The Core curriculum is part of the general education program. Dr. Nancy Shankle, assistant provost for general education, said while not a lot of changes are being made to the general education program, several adjustments have been made to Core.
Shankle said as the curriculum and assessment reviews from last year were appraised, administration realized they had some things out of order in the curriculum.
In the past, freshmen would take Cornerstone during their fall semester, where they would write a research paper. However, they would usually take English 112, the class that would teach them the skills of writing a research paper, during the spring semester.
Instead of writing a research paper before receiving instruction about writing a college research paper, Cornerstone students are now being assigned to create an annotated bibliography of sources they could use to answer a research question. English 112 is now a prerequisite for the second Core course, in which students will be required to write a research paper.
Shankle said administration added more spotlight speakers and revisions to the Core class curriculum.
“Every year, teachers will revise their curriculum to see what’s working, what needs to be sharpened,” she said. “We’ve sharpened some of the assignments there, and we’re providing more resources for teachers, and the teachers are working together to prepare notes. So that’s all behind the scenes.”
Shankle said these changes were introduced to help the teachers, because many faculty members are teaching Cornerstone for the first time this year. More than 30 sections of Cornerstone are being offered this semester.

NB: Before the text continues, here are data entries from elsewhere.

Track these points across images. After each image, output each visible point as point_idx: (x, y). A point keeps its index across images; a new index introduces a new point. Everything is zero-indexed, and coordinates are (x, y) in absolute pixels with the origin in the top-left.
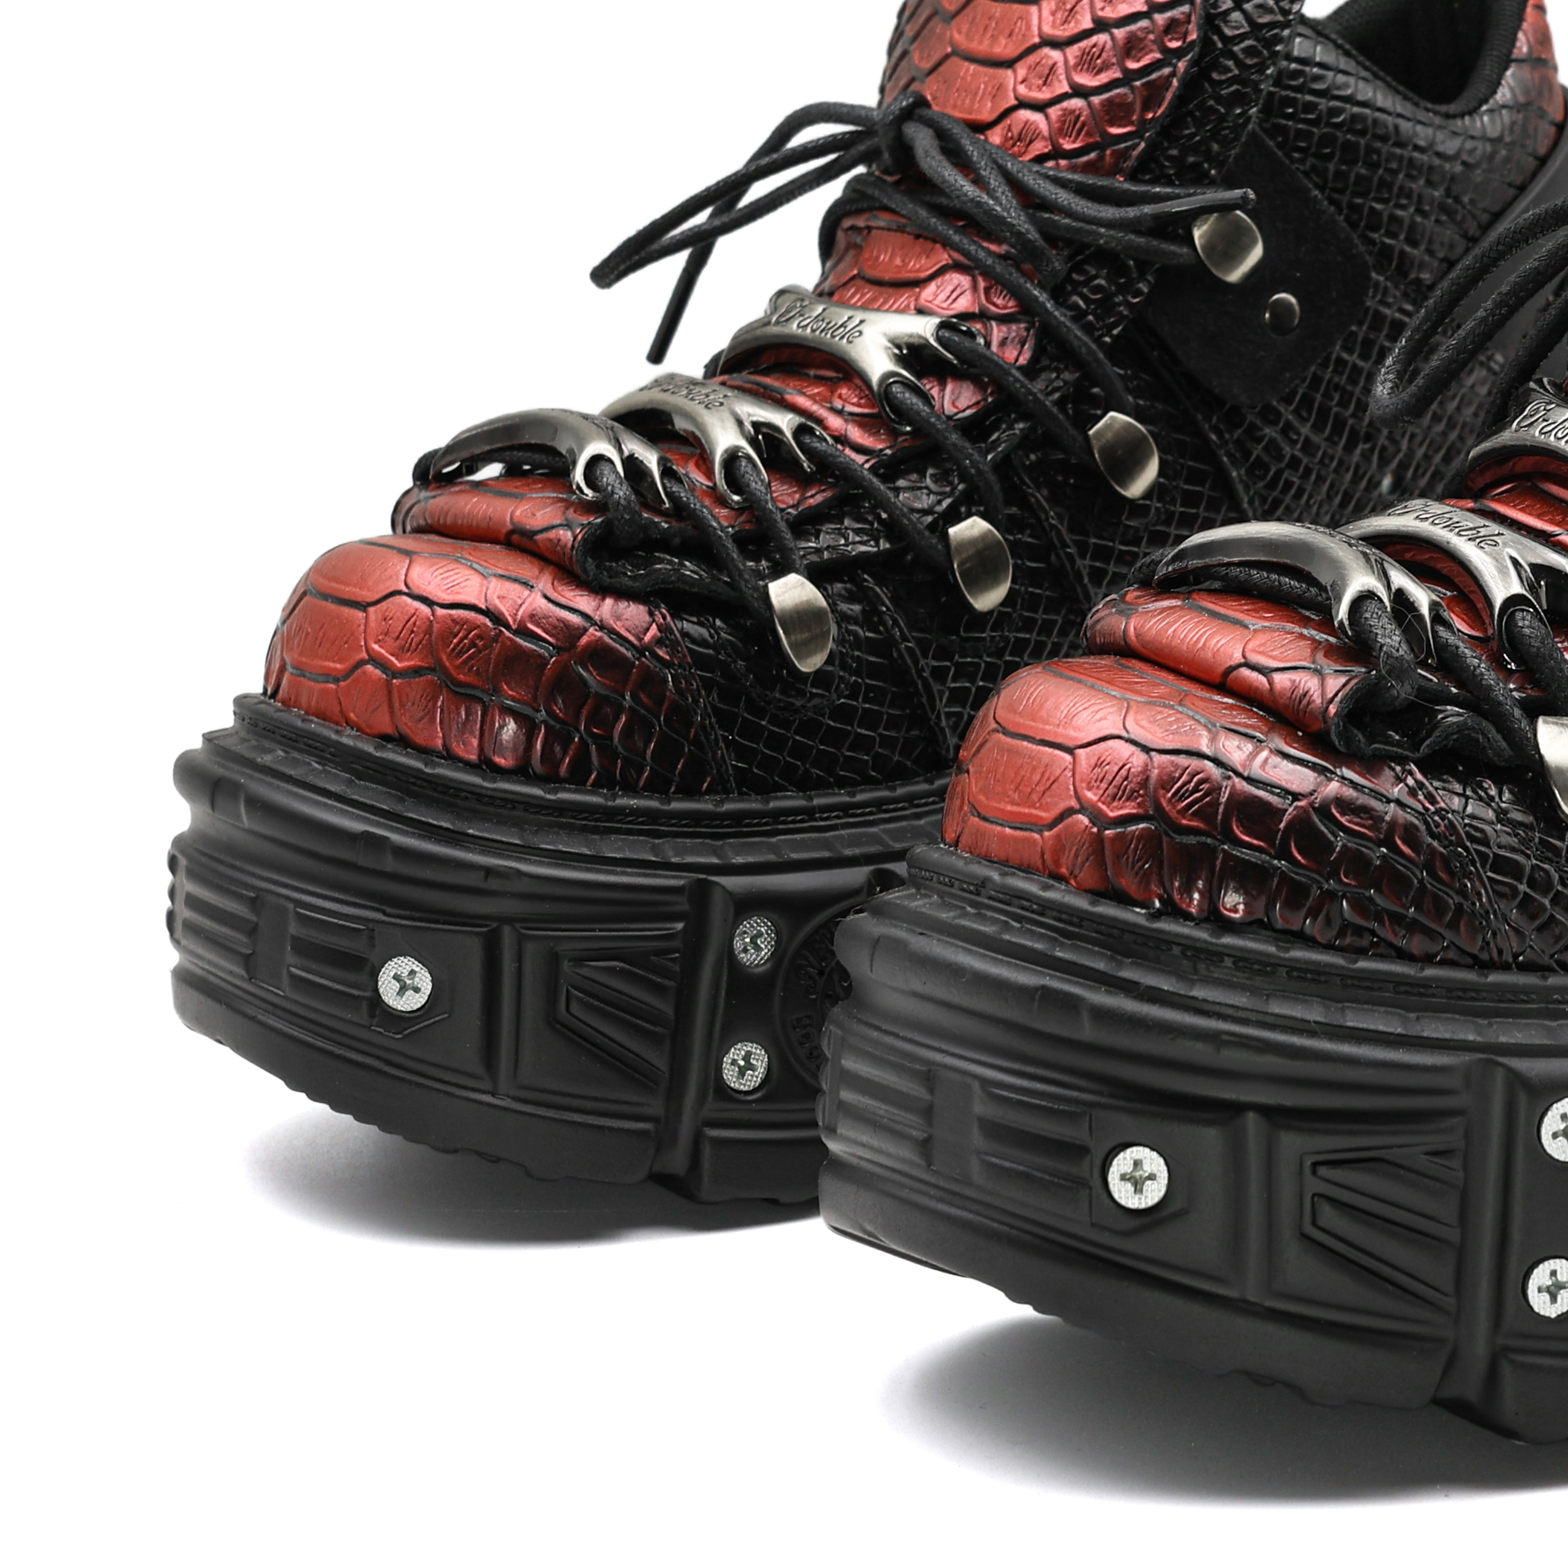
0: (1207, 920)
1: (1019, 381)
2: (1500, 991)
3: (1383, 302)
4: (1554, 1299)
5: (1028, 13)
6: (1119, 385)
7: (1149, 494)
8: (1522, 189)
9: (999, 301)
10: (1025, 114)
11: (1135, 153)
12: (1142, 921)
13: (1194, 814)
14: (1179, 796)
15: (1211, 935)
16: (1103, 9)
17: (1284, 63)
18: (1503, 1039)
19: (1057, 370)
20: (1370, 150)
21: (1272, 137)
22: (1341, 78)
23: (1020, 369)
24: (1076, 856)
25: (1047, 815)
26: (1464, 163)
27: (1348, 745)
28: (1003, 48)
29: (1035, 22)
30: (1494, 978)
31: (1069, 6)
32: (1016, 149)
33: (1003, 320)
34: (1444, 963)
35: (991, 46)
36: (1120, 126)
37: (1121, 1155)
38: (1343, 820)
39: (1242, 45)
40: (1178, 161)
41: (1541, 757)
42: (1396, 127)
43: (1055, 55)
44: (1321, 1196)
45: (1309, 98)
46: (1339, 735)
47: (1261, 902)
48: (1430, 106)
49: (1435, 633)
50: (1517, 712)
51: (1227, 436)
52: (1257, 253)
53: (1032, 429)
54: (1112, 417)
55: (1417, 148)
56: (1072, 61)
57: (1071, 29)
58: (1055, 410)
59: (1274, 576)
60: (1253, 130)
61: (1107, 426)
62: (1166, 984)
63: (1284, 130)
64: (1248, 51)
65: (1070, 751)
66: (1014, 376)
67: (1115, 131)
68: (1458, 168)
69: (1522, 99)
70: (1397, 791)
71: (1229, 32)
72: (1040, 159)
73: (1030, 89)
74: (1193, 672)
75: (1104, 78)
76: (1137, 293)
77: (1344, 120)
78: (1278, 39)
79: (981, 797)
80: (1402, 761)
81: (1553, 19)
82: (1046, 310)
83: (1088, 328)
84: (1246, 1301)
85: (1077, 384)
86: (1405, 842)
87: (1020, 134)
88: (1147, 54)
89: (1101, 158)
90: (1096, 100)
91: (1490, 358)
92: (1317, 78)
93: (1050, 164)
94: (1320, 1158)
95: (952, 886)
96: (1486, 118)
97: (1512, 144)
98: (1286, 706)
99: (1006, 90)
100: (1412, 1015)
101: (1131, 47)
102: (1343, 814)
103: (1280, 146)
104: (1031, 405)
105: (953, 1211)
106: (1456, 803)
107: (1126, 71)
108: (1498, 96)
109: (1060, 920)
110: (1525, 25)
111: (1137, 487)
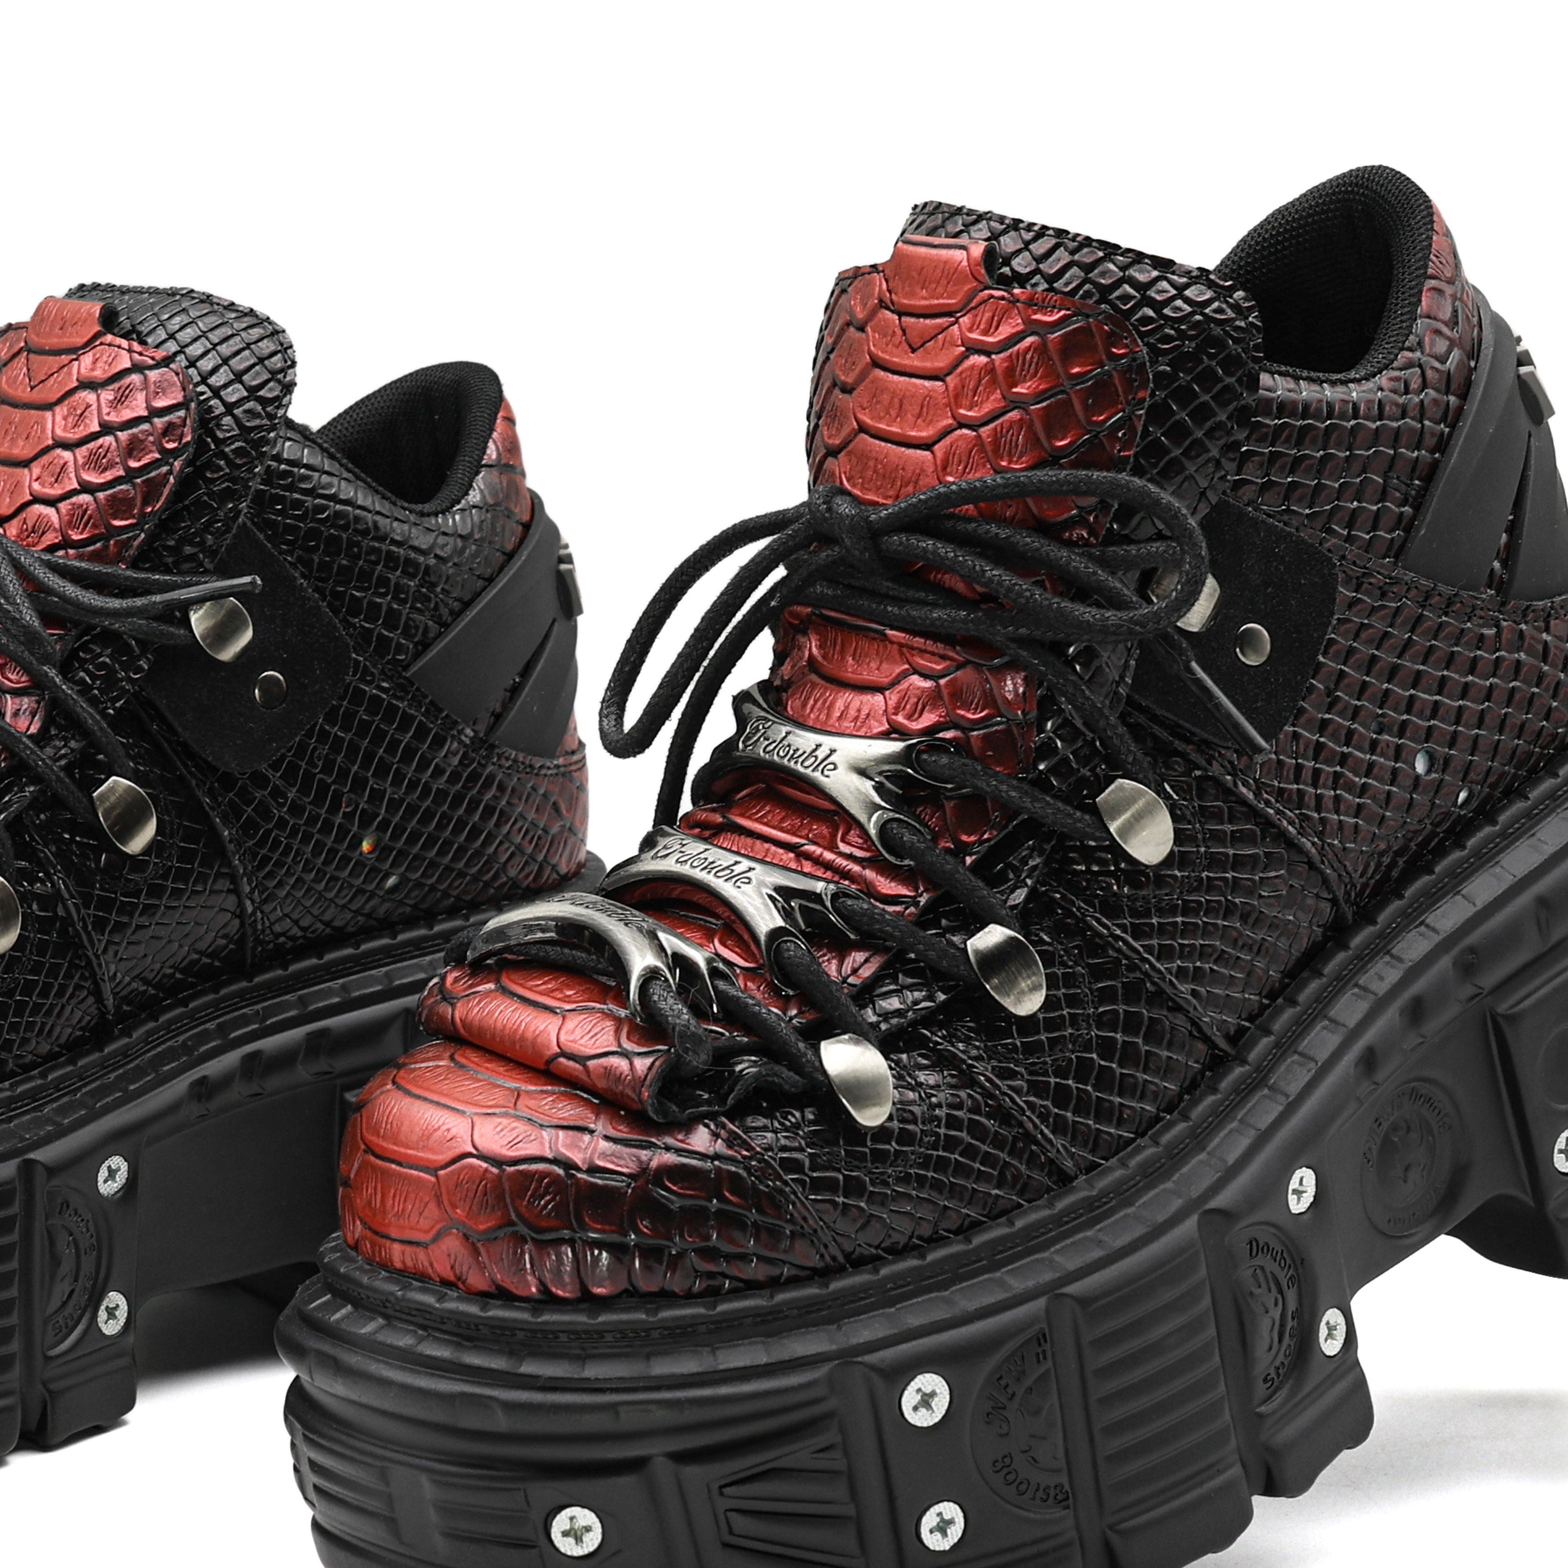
1: (30, 748)
3: (362, 679)
5: (43, 418)
6: (121, 752)
7: (148, 850)
8: (490, 580)
9: (13, 677)
10: (39, 508)
11: (136, 543)
16: (108, 414)
17: (274, 464)
19: (64, 738)
20: (351, 544)
21: (261, 530)
22: (325, 479)
23: (30, 737)
26: (436, 556)
28: (21, 450)
29: (49, 426)
31: (79, 412)
32: (30, 539)
33: (16, 693)
35: (10, 448)
36: (122, 519)
39: (233, 447)
40: (176, 550)
42: (375, 523)
43: (67, 455)
44: (732, 1511)
45: (296, 496)
48: (406, 505)
51: (220, 799)
52: (247, 636)
53: (43, 792)
54: (115, 781)
55: (394, 542)
56: (81, 461)
57: (81, 432)
58: (62, 774)
60: (244, 524)
61: (111, 789)
63: (273, 524)
64: (238, 452)
66: (24, 743)
67: (117, 523)
68: (432, 561)
69: (490, 501)
71: (220, 435)
72: (51, 549)
73: (43, 486)
75: (109, 476)
76: (139, 670)
77: (328, 516)
78: (264, 441)
81: (522, 430)
82: (55, 683)
83: (93, 702)
85: (83, 751)
87: (34, 527)
88: (147, 454)
89: (106, 547)
90: (101, 495)
91: (461, 732)
92: (304, 478)
93: (61, 553)
94: (724, 1481)
96: (457, 517)
97: (482, 539)
99: (23, 487)
101: (133, 448)
103: (268, 538)
104: (40, 770)
107: (128, 469)
108: (470, 498)
110: (495, 435)
111: (137, 844)
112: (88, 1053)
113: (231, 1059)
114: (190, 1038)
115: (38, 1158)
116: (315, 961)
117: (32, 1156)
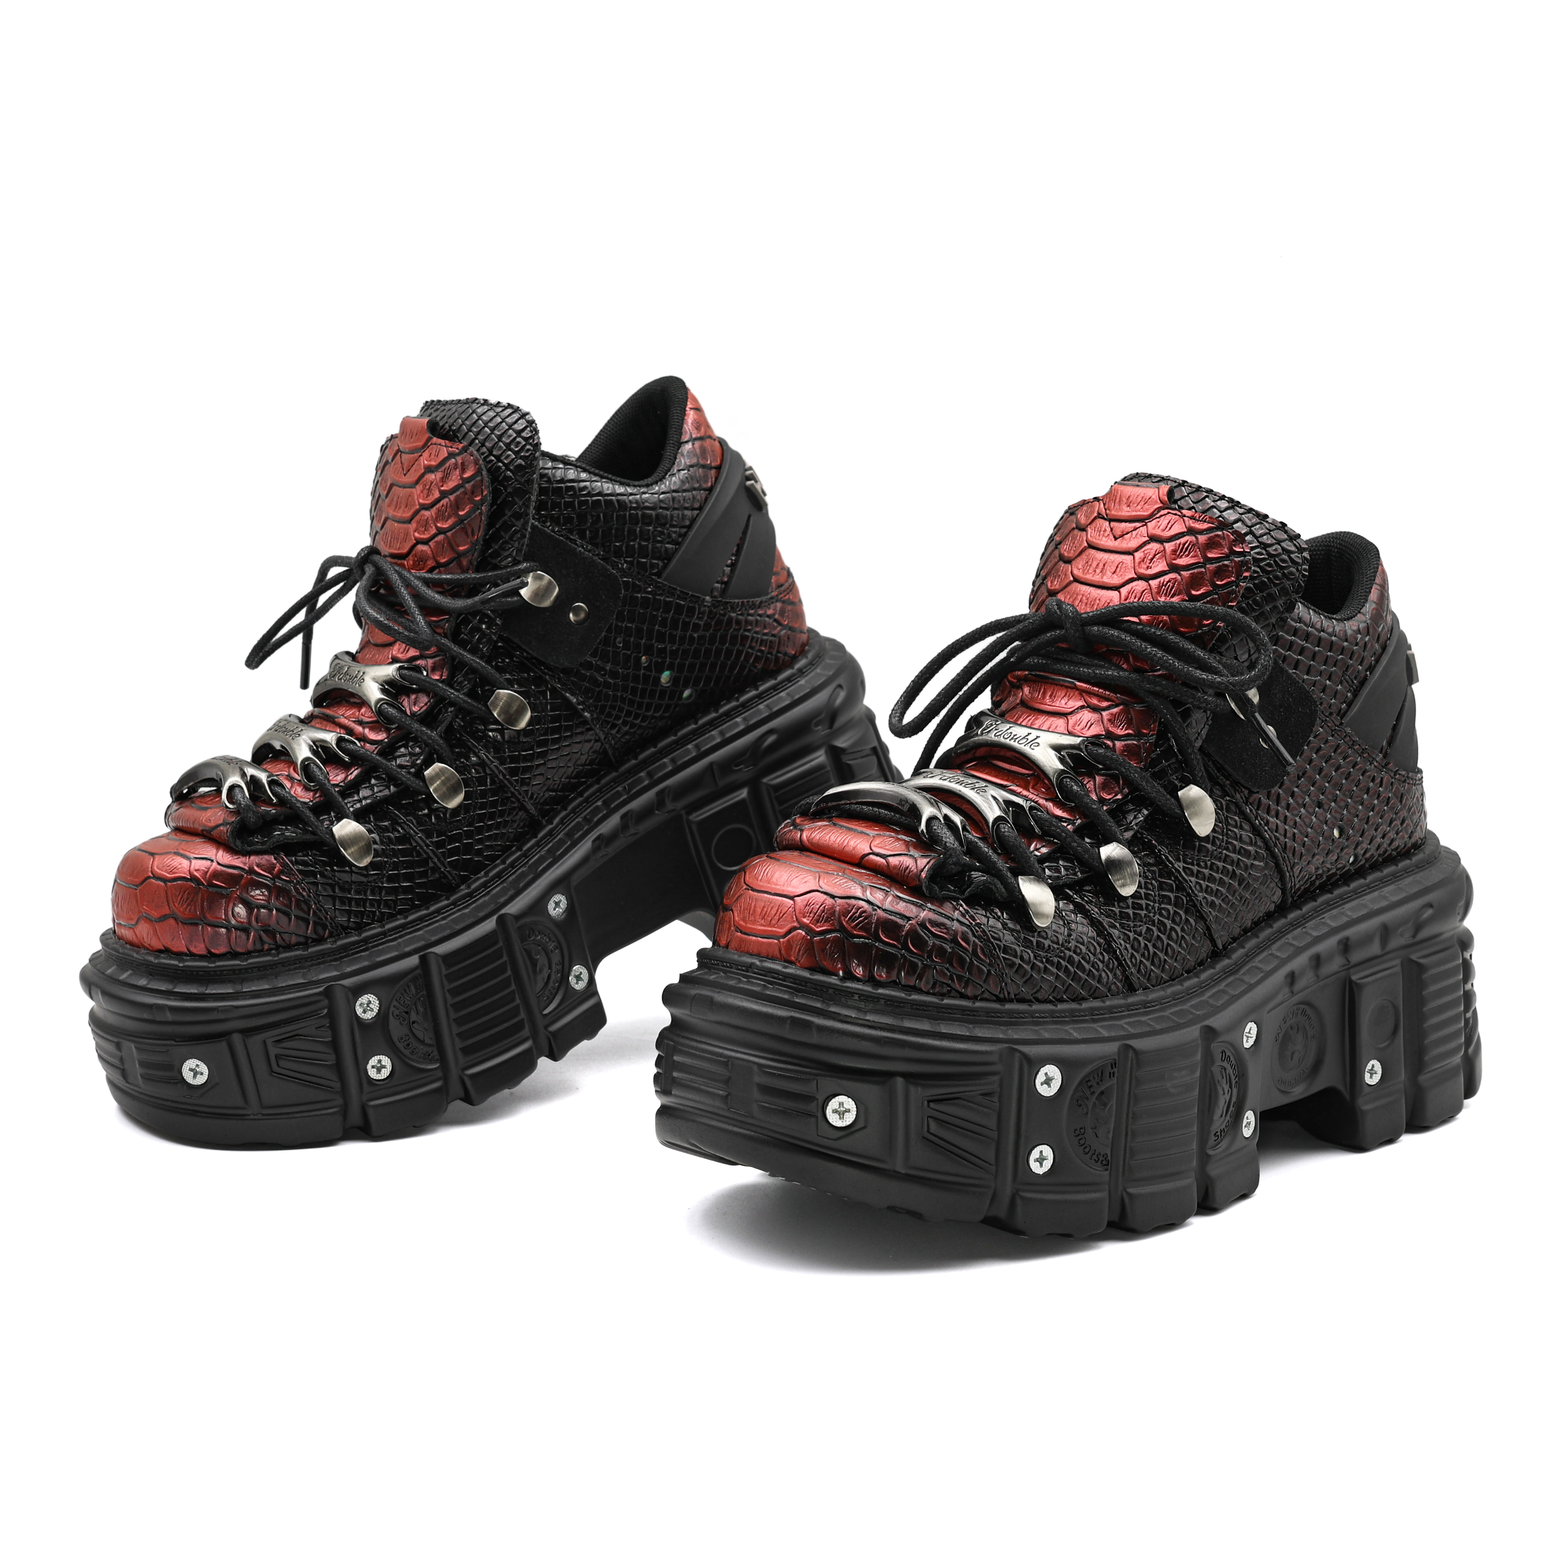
0: (868, 981)
1: (443, 689)
2: (1010, 1013)
4: (1041, 1165)
5: (413, 492)
6: (498, 676)
7: (530, 724)
8: (700, 509)
10: (420, 547)
11: (474, 558)
12: (838, 982)
13: (860, 928)
14: (852, 919)
15: (873, 988)
16: (442, 486)
18: (1015, 1037)
23: (443, 681)
24: (799, 951)
25: (782, 931)
26: (661, 507)
27: (930, 893)
28: (406, 514)
29: (416, 497)
30: (1008, 1006)
31: (428, 487)
32: (421, 566)
33: (431, 657)
34: (982, 1000)
36: (464, 545)
37: (833, 1100)
38: (933, 930)
41: (1023, 896)
43: (427, 513)
44: (931, 1117)
46: (927, 888)
47: (895, 972)
49: (964, 836)
50: (1009, 874)
51: (566, 683)
52: (556, 589)
53: (459, 709)
55: (632, 508)
56: (435, 516)
57: (431, 499)
58: (466, 698)
59: (876, 809)
61: (498, 698)
62: (853, 1014)
65: (792, 898)
66: (440, 686)
67: (461, 548)
68: (659, 511)
69: (691, 462)
70: (956, 914)
73: (420, 534)
74: (842, 858)
75: (450, 522)
76: (496, 626)
77: (589, 505)
79: (742, 923)
80: (956, 899)
82: (449, 648)
83: (475, 651)
84: (895, 1171)
86: (963, 940)
87: (420, 558)
88: (467, 506)
90: (448, 534)
91: (703, 601)
93: (436, 571)
94: (931, 1098)
95: (731, 968)
96: (671, 480)
97: (690, 487)
98: (897, 874)
99: (410, 535)
100: (971, 1026)
101: (459, 504)
102: (933, 927)
104: (452, 699)
105: (742, 1131)
106: (984, 920)
107: (459, 517)
108: (676, 465)
109: (794, 983)
110: (687, 420)
111: (523, 724)
112: (529, 840)
113: (614, 820)
114: (588, 814)
115: (508, 912)
116: (653, 749)
117: (503, 911)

In the Core curriculum, Shankle said the faculty voted to go from 12 hours of Core to six hours of Core, plus a class that is labeled as a Bible course.
“It has the Bible prefix, but it is an integrative, team-taught experience,” she said.
In the combined Bible and Core class, called BCOR, there will be a Bible professor and a non-Bible professor team teaching. Dr. Shankle said the theme for that class is “God and the Good Life.”
“It’s talking about what kind of theological perspectives we can draw on as we make choices about our calling, our lives and how we can have a better understanding of biblical perspectives on all of the areas of our lives,” Shankle said.
Shankle also said “Identity and Community” is being offered this semester as a special topic. The class combines what was two three-hour courses into one.
She said BCOR and “Identity and Community” are under development and are being taught in pilot sections this semester. “Identity and Community” has gone through council and has been approved, but BCOR has yet to go through council. Shankle said the class will be developed significantly to take to council later this semester so it can be included in the catalog for the spring semester.
She said one of the biggest changes has to do with the connection to Pursuit, the Quality Enhancement Plan on information, literacy and research. The QEP is part of the university’s requirement to enhance the students learning experiences.
Dr. Phyllis Bolin, director of Pursuit, said they needed to plan an initiative that would benefit students, so a committee decided the topic would be “Research Literacy.”
“We developed that topic into various components that will enhance a students ability to do research, then try to find ways to fund research activities for students with faculty and fund students opportunities to go and present their research at conferences,” Bolin said.
Dr. Bolin said because Core was coming out about the same time as Pursuit was being developed, they tried to house parts of Pursuit within the Core.
“We felt like we wanted to reach out to all students, instead of just a select few. So we started with looking at things in Cornerstone, and then kind of built from there,” Dr. Bolin said, “There are pieces of our initiative within each Cornerstone class, and within Core 210 and the new BCOR class we will end up having ways for students to work at learning research skills.”